Knowledge Discovery in Spatial and Temporal Databases

Zoran Obradovic (Temple University) (C)

Influence of unobserved or very noisy driving attributes, highly correlated data collected from a mixture of distributions, and large data sets often distributed among a number of locations are some of the problems associated with knowledge discovery and data mining (KDD) at spatial and temporal databases.

These problems and the proposed solutions will be discussed in the content of geostatistics KDD applications currently studied at our group. A technique for partitioning spatial heterogeneous data into more homogeneous regions by a competition of regression models will be discussed in details.

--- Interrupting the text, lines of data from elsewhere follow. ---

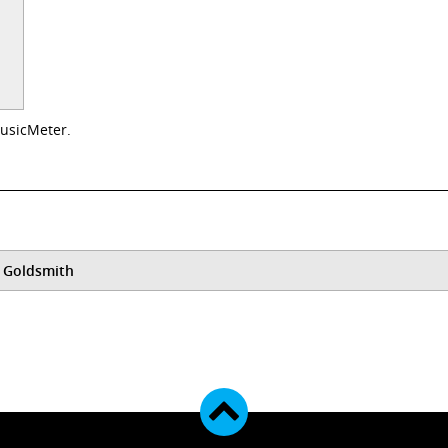
usicMeter.
d Goldsmith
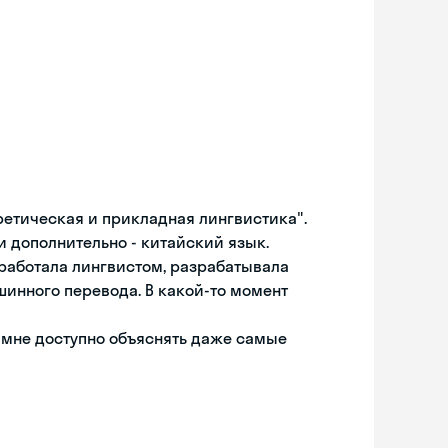
ретическая и прикладная лингвистика".
 дополнительно - китайский язык.
 работала лингвистом, разрабатывала
инного перевода. В какой-то момент
т мне доступно объяснять даже самые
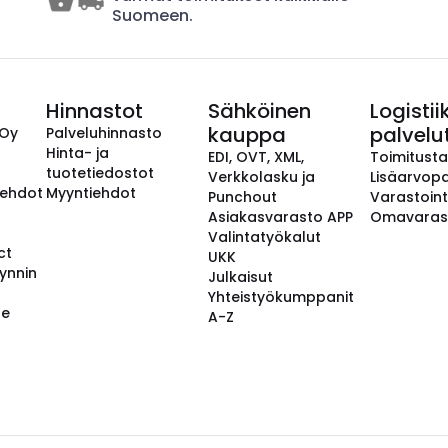
Suomeen.
Hinnastot
Sähköinen
Logistii
kauppa
palvelu
 Oy
Palveluhinnasto
Hinta- ja
EDI, OVT, XML,
Toimitust
tuotetiedostot
Verkkolasku ja
Lisäarvopa
aehdot
Myyntiehdot
Punchout
Varastoint
Asiakasvarasto APP
Omavaras
Valintatyökalut
ct
UKK
ynnin
Julkaisut
Yhteistyökumppanit
se
A-Z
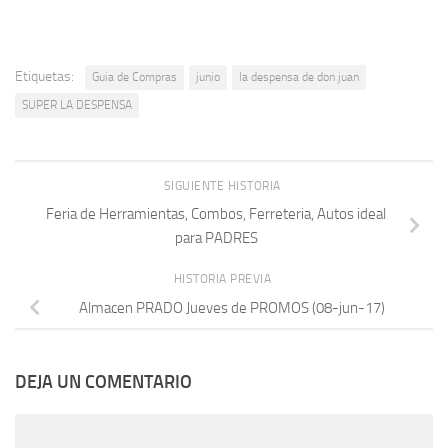
Etiquetas:
Guia de Compras
junio
la despensa de don juan
SUPER LA DESPENSA
SIGUIENTE HISTORIA
Feria de Herramientas, Combos, Ferreteria, Autos ideal
para PADRES
HISTORIA PREVIA
Almacen PRADO Jueves de PROMOS (08-jun-17)
DEJA UN COMENTARIO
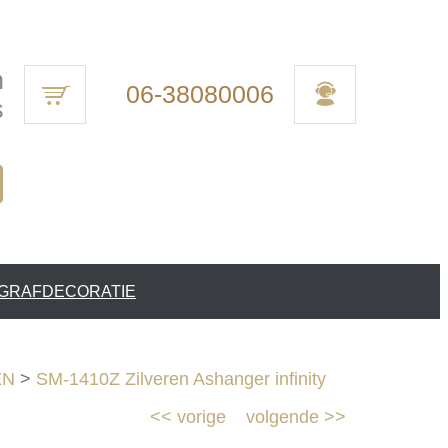
n
06-38080006
s
 GRAFDECORATIE
EN
>
SM-1410Z Zilveren Ashanger infinity
<<
vorige
volgende
>>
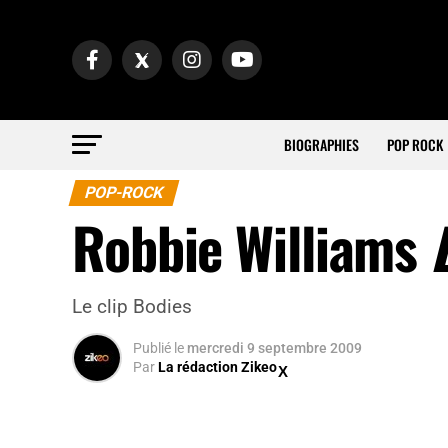
BIOGRAPHIES
POP ROCK
POP-ROCK
Robbie Williams
Le clip Bodies
Publié
le
mercredi 9 septembre 2009
Par
La rédaction Zikeo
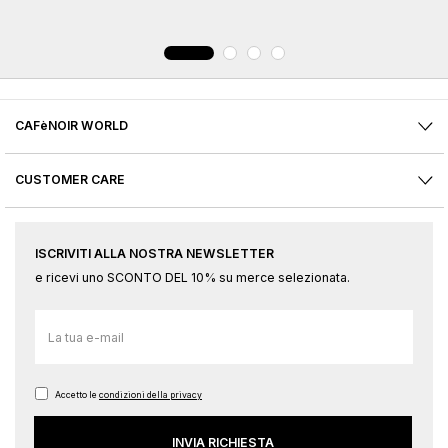
CAFèNOIR WORLD
CUSTOMER CARE
ISCRIVITI ALLA NOSTRA NEWSLETTER
e ricevi uno SCONTO DEL 10% su merce selezionata.
Iscriviti
alla
nostra
Newsletter:
Accetto le
condizioni della privacy
INVIA RICHIESTA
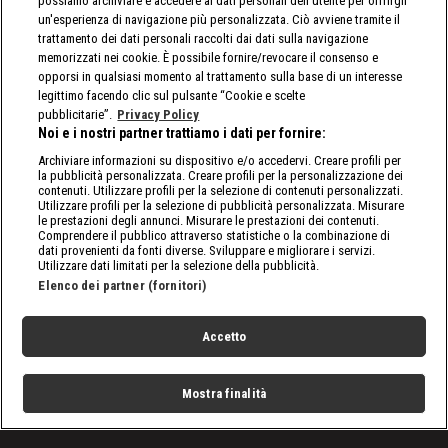
possiamo archiviare e accedere ai dati personali dell'utente per offrirgli
un'esperienza di navigazione più personalizzata. Ciò avviene tramite il
trattamento dei dati personali raccolti dai dati sulla navigazione
memorizzati nei cookie. È possibile fornire/revocare il consenso e
opporsi in qualsiasi momento al trattamento sulla base di un interesse
legittimo facendo clic sul pulsante “Cookie e scelte
pubblicitarie”.
Privacy Policy
Noi e i nostri partner trattiamo i dati per fornire:
Archiviare informazioni su dispositivo e/o accedervi. Creare profili per
la pubblicità personalizzata. Creare profili per la personalizzazione dei
contenuti. Utilizzare profili per la selezione di contenuti personalizzati.
Utilizzare profili per la selezione di pubblicità personalizzata. Misurare
le prestazioni degli annunci. Misurare le prestazioni dei contenuti.
Comprendere il pubblico attraverso statistiche o la combinazione di
dati provenienti da fonti diverse. Sviluppare e migliorare i servizi.
Utilizzare dati limitati per la selezione della pubblicità.
Elenco dei partner (fornitori)
Accetto
Mostra finalità
Home
Programmi
Live
Cerca
Menu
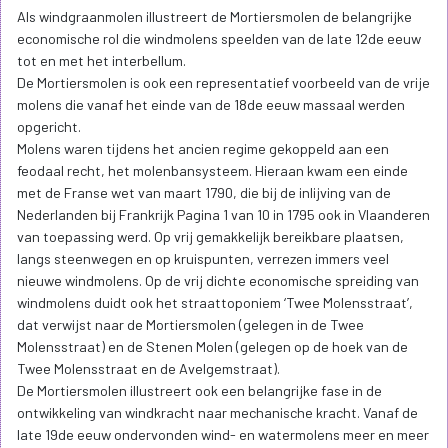
de formule (x/n) + c*z + TAW .
- n = coëfficiënt voor ruwheid terrein (140 bij open, 75 bij ruw en 50
bij gesloten).
Voor de Mortiersmolen is dit ruw (75);
- x = afstand van de hindernis tot de molen in m;
- c = coëfficiënt windreductie. Deze mag zeker niet meer zijn dan
10 % (factor 0,3);
- z = askophoogte in meter (helft gevlucht + hoogte belt, berg of
stelling)
- TAW (hoogtepeil ten aanzien van het maaiveld van de molen)
Voor de Mortiersmolen (die een askophoogte heeft van 13,5
meter) betekent dit dat de maximale hoogte van een hindernis op
100 meter van de molen 5,38 meter ((100/75) + 0,3*13,5) is en op
200 meter 6,71 meter ((200/75) + 0,3*13,5), telkens op voorwaarde
dat het hoogtepeil van het maaiveld identiek is aan dat van de
molen;
c) enkel af te wijken van de onder a en b opgesomde richtlijnen
indien de hindernissen geen bijkomende windhinder veroorzaken.
- Dit is het geval voor een hindernis die zich bevindt achter een
bestaande hindernis, gerekend vanaf de molen. Maar er wordt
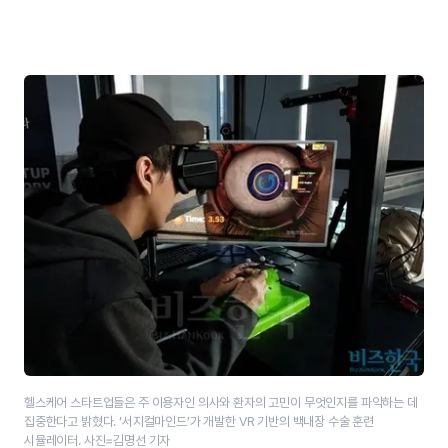
헬스케어 스타트업들은 주 이용자인 의사와 환자의 고민이 무엇인지를 파악하는 데
집중한다고 밝혔다. ‘서지컬마인드’가 개발한 VR 기반의 백내장 수술 훈련
시뮬레이터. 사진=김명선 기자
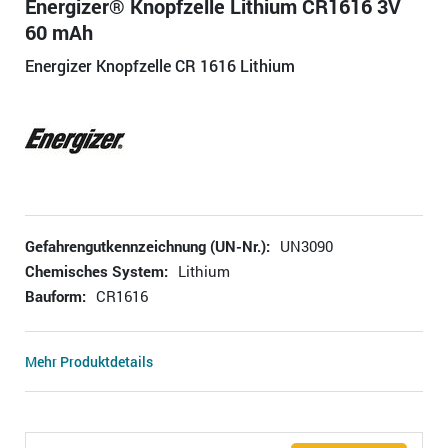
Energizer® Knopfzelle Lithium CR1616 3V
60 mAh
Energizer Knopfzelle CR 1616 Lithium
Gefahrengutkennzeichnung (UN-Nr.):
UN3090
Chemisches System:
Lithium
Bauform:
CR1616
Mehr Produktdetails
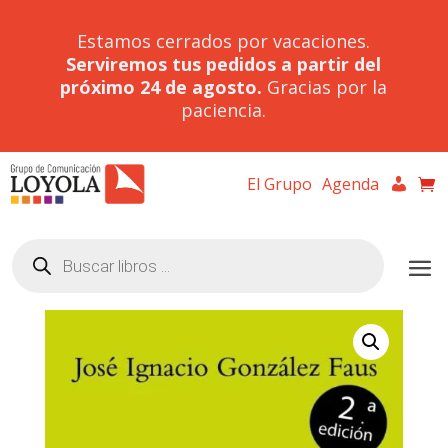
Estamos cerrados por vacaciones.
Serviremos tus pedidos a partir del
próximo 24 de agosto.
Gracias por la
paciencia.
El Grupo
Agenda
Búsqueda
de
productos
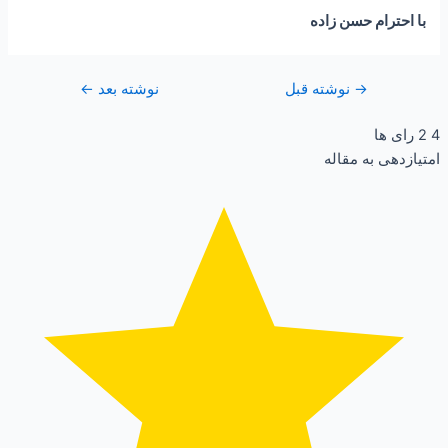
با احترام حسن زاده
→
نوشته قبل
نوشته بعد
←
4
2
رای ها
امتیازدهی به مقاله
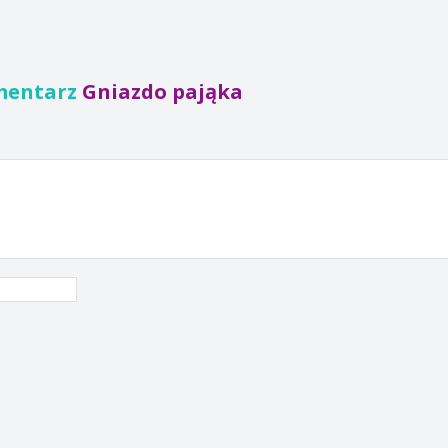
mentarz
Gniazdo pająka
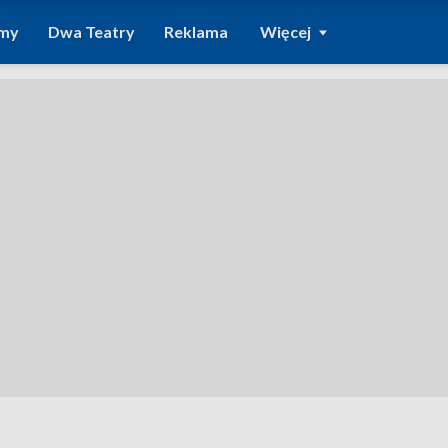
amy
Dwa Teatry
Reklama
Więcej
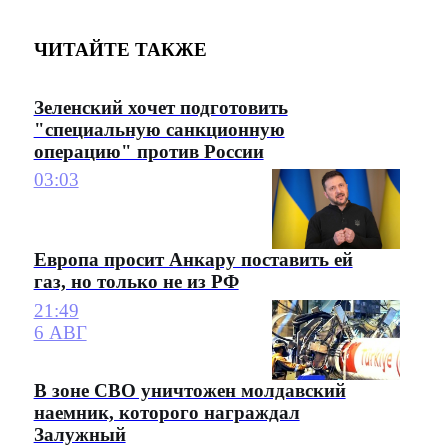
ЧИТАЙТЕ ТАКЖЕ
Зеленский хочет подготовить
"специальную санкционную
операцию" против России
03:03
Европа просит Анкару поставить ей
газ, но только не из РФ
21:49
6 АВГ
В зоне СВО уничтожен молдавский
наемник, которого награждал
Залужный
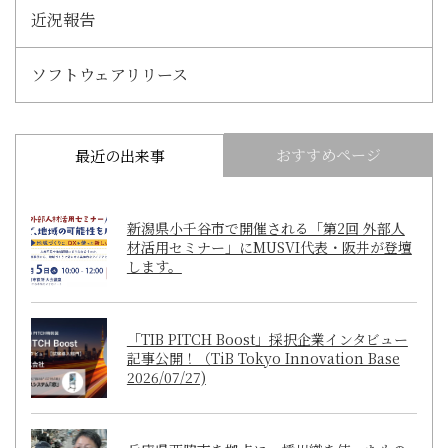
近況報告
ソフトウェアリリース
おすすめページ
最近の出来事
新潟県小千谷市で開催される「第2回 外部人
材活用セミナー」にMUSVI代表・阪井が登壇
します。
「TIB PITCH Boost」採択企業インタビュー
記事公開！（TiB Tokyo Innovation Base
2026/07/27)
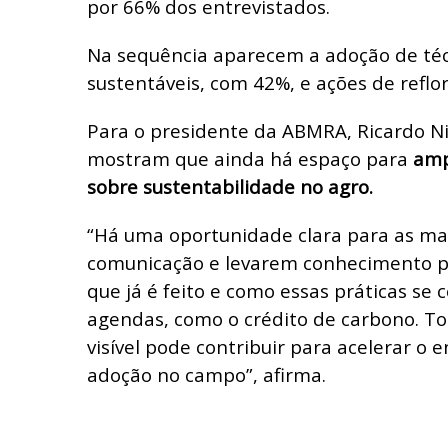
por 66% dos entrevistados.
Na sequência aparecem a adoção de téc
sustentáveis, com 42%, e ações de refl
Para o presidente da ABMRA, Ricardo N
mostram que ainda há espaço para
amp
sobre sustentabilidade no agro.
“Há uma oportunidade clara para as m
comunicação e levarem conhecimento p
que já é feito e como essas práticas se
agendas, como o crédito de carbono. To
visível pode contribuir para acelerar o
adoção no campo”, afirma.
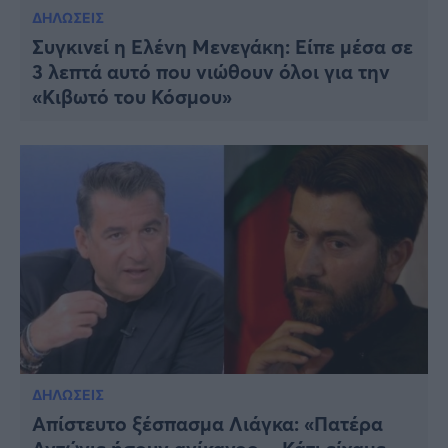
ΔΗΛΩΣΕΙΣ
Συγκινεί η Ελένη Μενεγάκη: Είπε μέσα σε
3 λεπτά αυτό που νιώθουν όλοι για την
«Κιβωτό του Κόσμου»
ΔΗΛΩΣΕΙΣ
Απίστευτο ξέσπασμα Λιάγκα: «Πατέρα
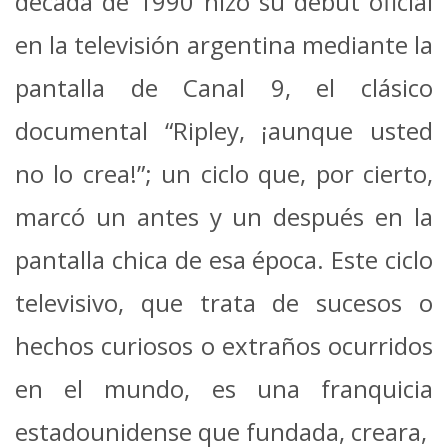
década de 1990 hizo su debut oficial
en la televisión argentina mediante la
pantalla de Canal 9, el clásico
documental “Ripley, ¡aunque usted
no lo crea!”; un ciclo que, por cierto,
marcó un antes y un después en la
pantalla chica de esa época. Este ciclo
televisivo, que trata de sucesos o
hechos curiosos o extraños ocurridos
en el mundo, es una franquicia
estadounidense que fundada, creara,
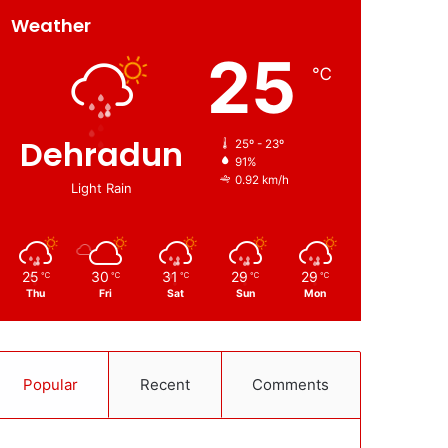
Weather
25
℃
Dehradun
25º - 23º
91%
0.92 km/h
Light Rain
25
30
31
29
29
℃
℃
℃
℃
℃
Thu
Fri
Sat
Sun
Mon
Popular
Recent
Comments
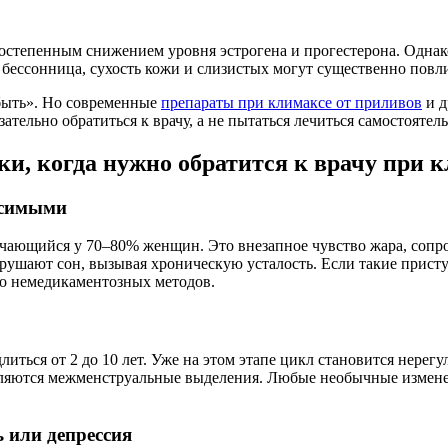
тепенным снижением уровня эстрогена и прогестерона. Однако 
 бессонница, сухость кожи и слизистых могут существенно повли
 быть». Но современные
препараты при климаксе от приливов
и д
ательно обратиться к врачу, а не пытаться лечиться самостоятель
и, когда нужно обратится к врачу при 
осимыми
ечающийся у 70–80% женщин. Это внезапное чувство жара, соп
рушают сон, вызывая хроническую усталость. Если такие прист
до немедикаментозных методов.
иться от 2 до 10 лет. Уже на этом этапе цикл становится нерег
вляются межменструальные выделения. Любые необычные изменен
ь или депрессия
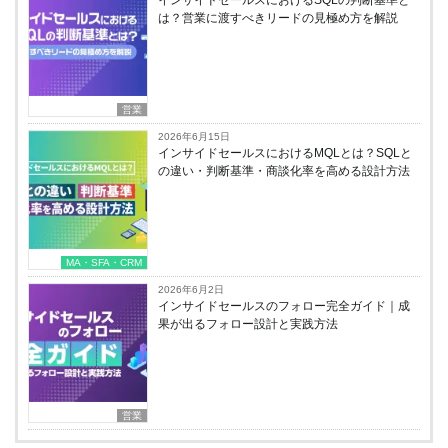
インサイドセールスにおけるSQLの判断基準と
は？営業に渡すべきリードの見極め方を解説
営業
2026年6月15日
インサイドセールスにおけるMQLとは？SQLと
の違い・判断基準・商談化率を高める設計方法
MA・SFA・CRM
2026年6月2日
インサイドセールスのフォロー完全ガイド｜成
果が出るフォロー設計と実践方法
営業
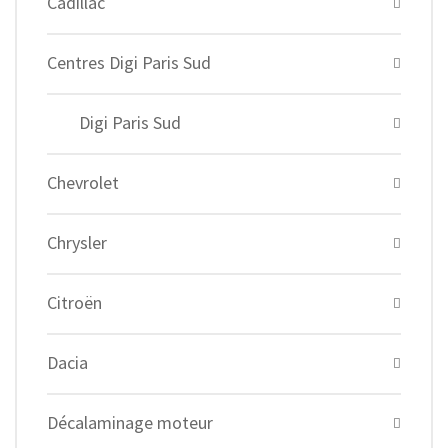
Cadillac
Centres Digi Paris Sud
Digi Paris Sud
Chevrolet
Chrysler
Citroën
Dacia
Décalaminage moteur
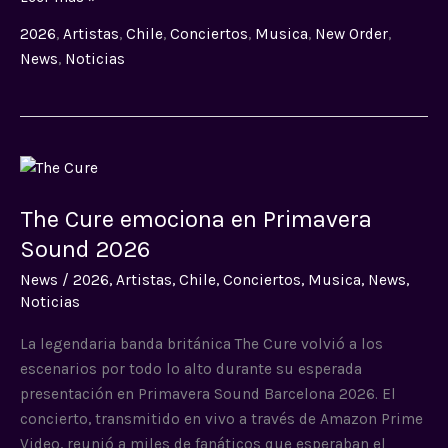
2026
,
Artistas
,
Chile
,
Conciertos
,
Musica
,
New Order
,
News
,
Noticias
The
Cure
The Cure emociona en Primavera
emociona
en
Sound 2026
Primavera
News
/
2026
,
Artistas
,
Chile
,
Conciertos
,
Musica
,
News
,
Sound
Noticias
2026
La legendaria banda británica The Cure volvió a los
escenarios por todo lo alto durante su esperada
presentación en Primavera Sound Barcelona 2026. El
concierto, transmitido en vivo a través de Amazon Prime
Video, reunió a miles de fanáticos que esperaban el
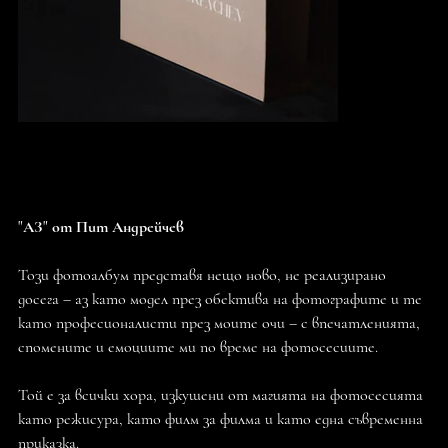
АЗ от Пит Андрейчев
Цена
43,00 щ.д.
"АЗ" от Пит Андрейчев
Този фотоалбум представя нещо ново, не реализирано
досега – аз като модел през обектива на фотографите и те
като професионалисти през моите очи – с впечатленията,
спомените и емоциите ми по време на фотосесиите.
Той е за всички хора, изкушени от магията на фотосесията
като режисура, като филм за филма и като една съвременна
приказка.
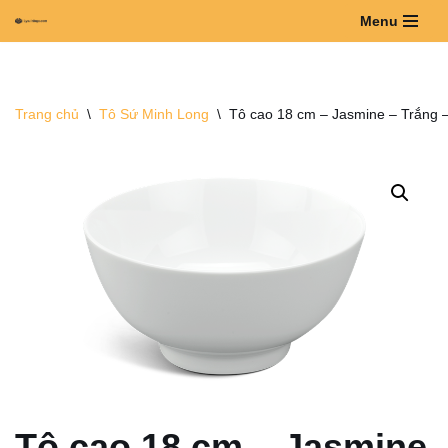
Menu
Chuyển
tới
nội
Trang chủ
\
Tô Sứ Minh Long
\
Tô cao 18 cm – Jasmine – Trắng 
dung
Tô cao 18 cm – Jasmine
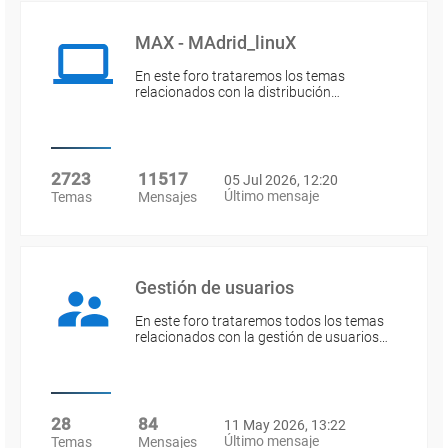
MAX - MAdrid_linuX
En este foro trataremos los temas
relacionados con la distribución…
2723
11517
05 Jul 2026, 12:20
Último mensaje
Temas
Mensajes
Gestión de usuarios
En este foro trataremos todos los temas
relacionados con la gestión de usuarios…
28
84
11 May 2026, 13:22
Último mensaje
Temas
Mensajes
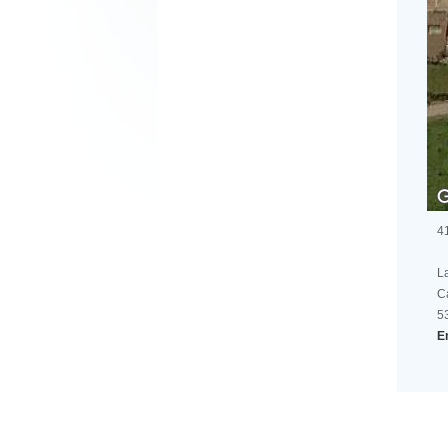
4
L
C
5
E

The convergence proof and the experiments showing time efficiency and accuracy will be shown followed by an application aimed at deriving rules for improving treatment in precision agriculture. In addition, spatial-temporal prediction in the absence of some independent variables that have an influence on predicted response will be discussed and a novel estimation method will be presented that exploits auto-regressive modeling of spatial residuals in time. Finally, a performance controlled data reduction algorithm aimed at facilitating an efficient data transfer for a centralized forecasting will be explained. The approach consists of identifying and eliminating redundant data followed by compressing driving attributes based on a sensitivity analysis. Compression up to 13 thousand times with less than 5% accuracy loss will be reported for a large forestry spatial data set.

Results reported at this talk were obtained in collaboration with Tim Fiez, Aleksandar Lazarevic, Dragoljub Pokrajac and Slobodan Vucetic. More details can be found at www.ist.temple.edu

Bio:
Zoran Obradovic is the Director at the Center for Information Science and Technology and a Professor of Computer and Information Sciences at Temple University. His research interests focus on solving challenging Bioinformatics, Geostatistics and Computational Finance problems by developing and integrating data mining and statistical learning technology for an efficient knowledge discovery at large databases. Funded by NSF, NIH, DOE and industry, during the last decade he contributed to about 120 refereed articles on these and related topics and to several academic and commercial software systems.